On the Cosmic Background: “God Does Not Play Dice”
If you haven’t registered yet, there’s still space available at ANZURA’s upcoming annual conference that’s being held on the Sunshine Coast of Queensland, Australia 5 – 8 October 2018.
THEME UPDATE
The theme for this conference is inspired by that ever-topical question by Albert Einstein, “Does God play dice with the universe?” which was raised in response to scientific developments that were playing out even as The Urantia Book was coming together. Remarkably, the prevalent materialism of contemporary science was dissipating just as The Urantia Book was urging that it should. What follows is a preview of where such lines of thought might take us during the conference.
The very general idea that there are unseen background processes operating in the universe is so fundamental that it is practically a background process to thought itself, implicit in all religion and God concepts from their most primitive superstitious or “ghost-fear” origins. Indeed, it is only in the last few centuries that a few philosophies and sciences managed to distance themselves and to defend a materialistic position whereby reality is held to be no more than what is visible or at least measurable.
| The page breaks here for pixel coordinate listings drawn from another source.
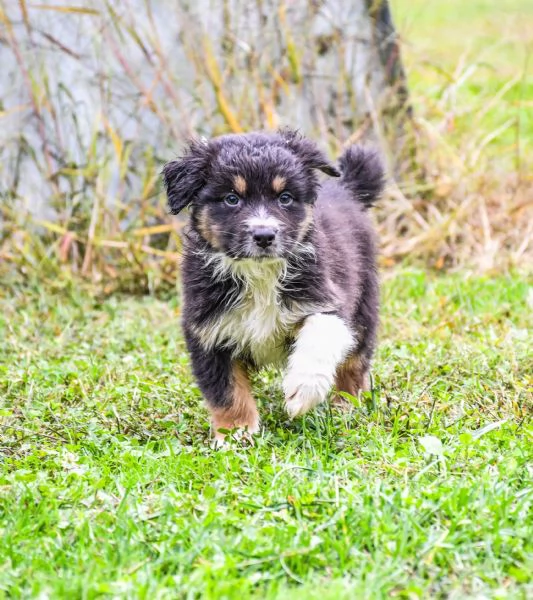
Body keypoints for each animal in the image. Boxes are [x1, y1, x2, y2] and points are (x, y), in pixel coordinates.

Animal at [162, 130, 382, 440]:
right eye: (232, 199)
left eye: (285, 198)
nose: (264, 235)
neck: (259, 275)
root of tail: (346, 189)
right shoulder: (207, 330)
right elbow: (225, 390)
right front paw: (236, 433)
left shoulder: (326, 298)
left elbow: (321, 333)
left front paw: (303, 389)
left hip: (365, 304)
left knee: (355, 363)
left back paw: (345, 406)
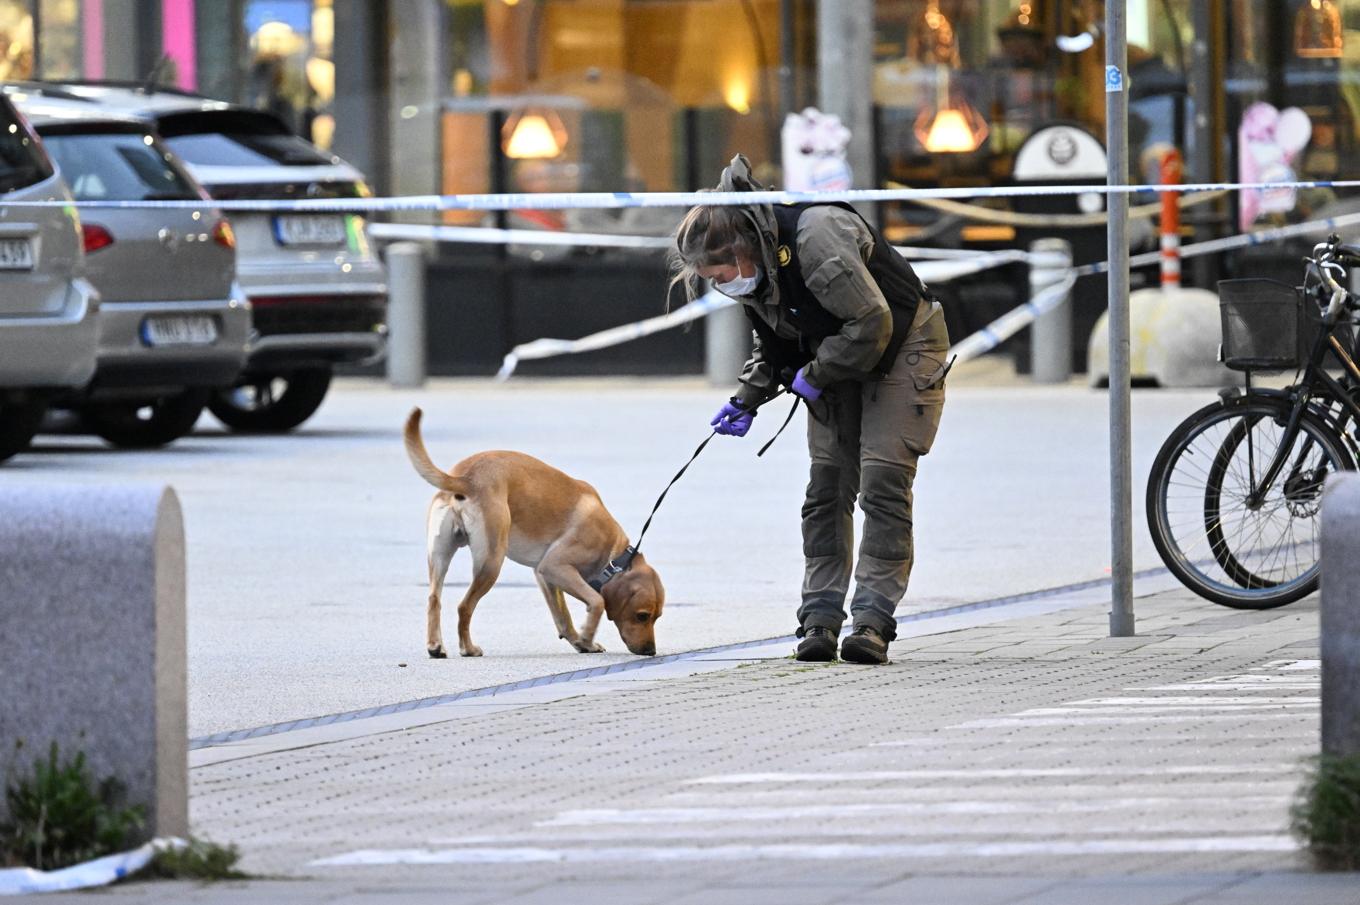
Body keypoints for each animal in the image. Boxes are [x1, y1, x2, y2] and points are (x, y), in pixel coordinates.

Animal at [399, 408, 660, 655]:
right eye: (642, 615)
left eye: (657, 617)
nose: (651, 651)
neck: (615, 557)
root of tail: (466, 478)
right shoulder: (555, 566)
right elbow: (597, 601)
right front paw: (587, 635)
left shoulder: (545, 575)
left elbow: (562, 617)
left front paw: (580, 642)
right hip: (491, 562)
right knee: (464, 607)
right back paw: (468, 648)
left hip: (440, 555)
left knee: (434, 599)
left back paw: (436, 646)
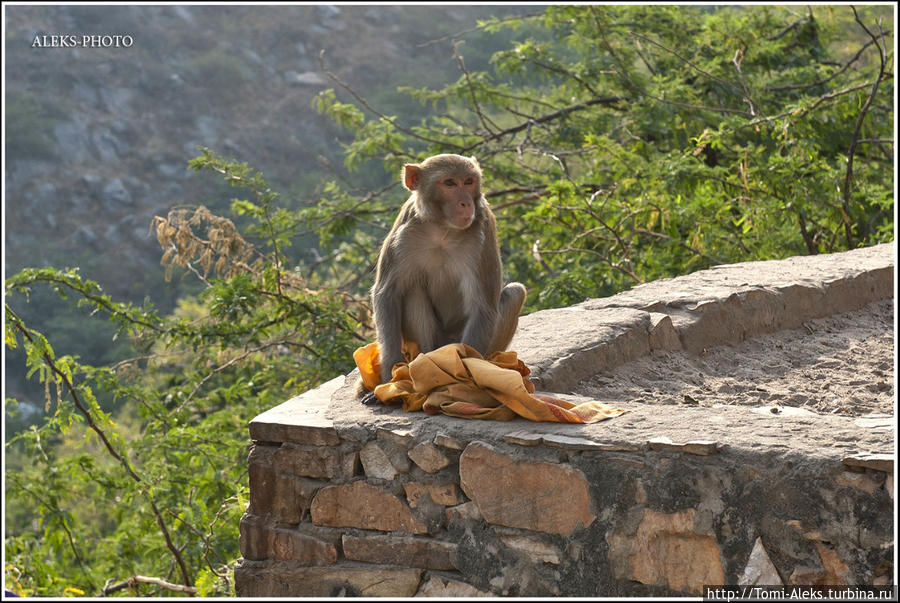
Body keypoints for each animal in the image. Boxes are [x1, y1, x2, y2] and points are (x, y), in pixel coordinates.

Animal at [358, 155, 528, 402]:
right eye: (449, 183)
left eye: (468, 181)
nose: (465, 203)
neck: (443, 229)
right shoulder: (404, 232)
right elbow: (387, 292)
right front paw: (391, 380)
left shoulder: (482, 233)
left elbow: (483, 307)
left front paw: (465, 384)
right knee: (413, 290)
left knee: (515, 292)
There is no doubt that science flourished in that well-defined, hard, material reality. But a more mature understanding has developed and in the language of modern science it is allowed that the denial of anything beyond or below ordinary reality imposes an unnecessary constraint that was never certain anyway. Put bluntly we don’t mind if other “things” are going on so long as they stay insignificant compared to the precision of our experiments.
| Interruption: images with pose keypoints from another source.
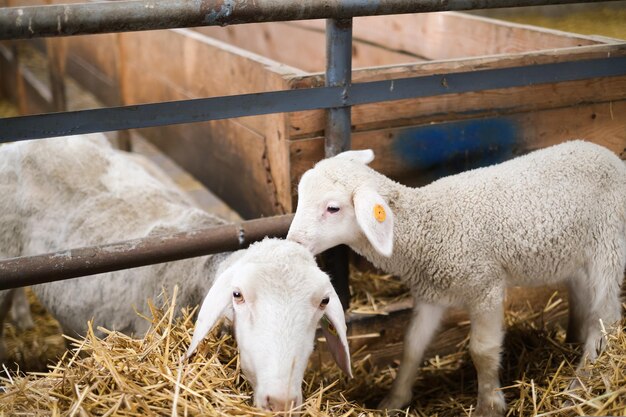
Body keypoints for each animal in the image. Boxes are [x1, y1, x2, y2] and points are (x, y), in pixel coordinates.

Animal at [286, 141, 624, 416]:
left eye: (332, 208)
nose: (293, 243)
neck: (428, 225)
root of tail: (609, 155)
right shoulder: (431, 294)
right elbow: (412, 345)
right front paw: (393, 401)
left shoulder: (486, 286)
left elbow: (482, 350)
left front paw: (489, 404)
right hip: (575, 257)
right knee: (584, 302)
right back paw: (573, 345)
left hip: (608, 246)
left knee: (605, 317)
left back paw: (580, 384)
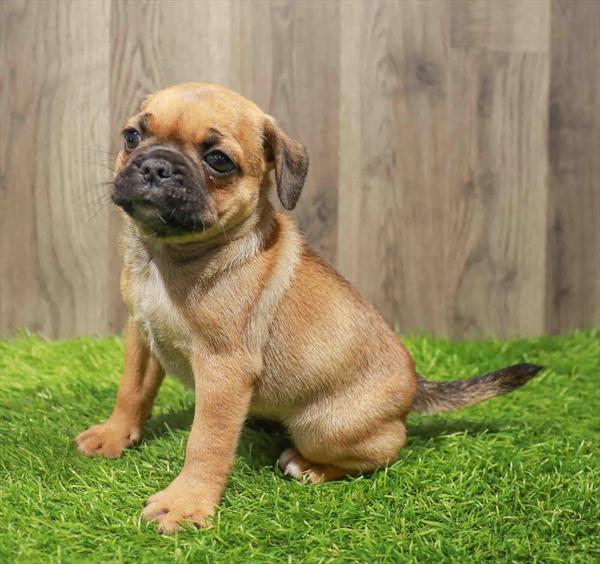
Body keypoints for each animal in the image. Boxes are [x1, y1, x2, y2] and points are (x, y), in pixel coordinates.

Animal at [76, 82, 544, 532]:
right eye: (132, 136)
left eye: (218, 161)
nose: (155, 166)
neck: (169, 255)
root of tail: (416, 385)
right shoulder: (140, 333)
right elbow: (132, 389)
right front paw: (114, 435)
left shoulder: (223, 369)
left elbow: (206, 441)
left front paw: (186, 503)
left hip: (323, 426)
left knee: (388, 448)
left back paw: (310, 466)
Science was able to take a holiday of sorts from deeper concerns but that relaxing time couldn’t last. For one thing, when astronomy began to count stars by the billion and distances by the light-year the goose-bumps and that niggling ghost-fear feeling returned. For another, some experiments became so subtle that “things” from the cosmic background were being picked up, too significant to ignore and far too interesting.
On one level, the engineering level, such subtle, so-called quantum phenomena are now understood very well, and they serve us routinely in every solid-state electronic device. On another level, more to do with mind than nature, we continue to wonder at how a measurable particle in one state of being can jump into another state of being without revealing any clue as to what happens in between, as if tantalizingly just outside our reality.
If God is hiding, then here is where he might be. If God is interacting directly with the material world then here is how he might be doing it. If there is free will then the apparent randomness of quantum phenomena is what it might look like. If mind has a role in evolution then here is where ordinary, accidental-looking randomness can transition into purpose.
The human mind evidently delights in perceiving both the strangeness of this inner universe and the vastness of the outer universe, an observation both obvious and packed with meaning such that Roger Penrose even used the phrase, “The Large, the Small and the Human Mind” as a book title.
Perhaps our understanding will make a quantum jump to an inclusive state encompassing physical knowledge and a wealth of other possibilities including God and omnipresence and free will and randomness and purpose. This is a state encouraged by study of The Urantia Book and I hope our conference will take us there in some measure also.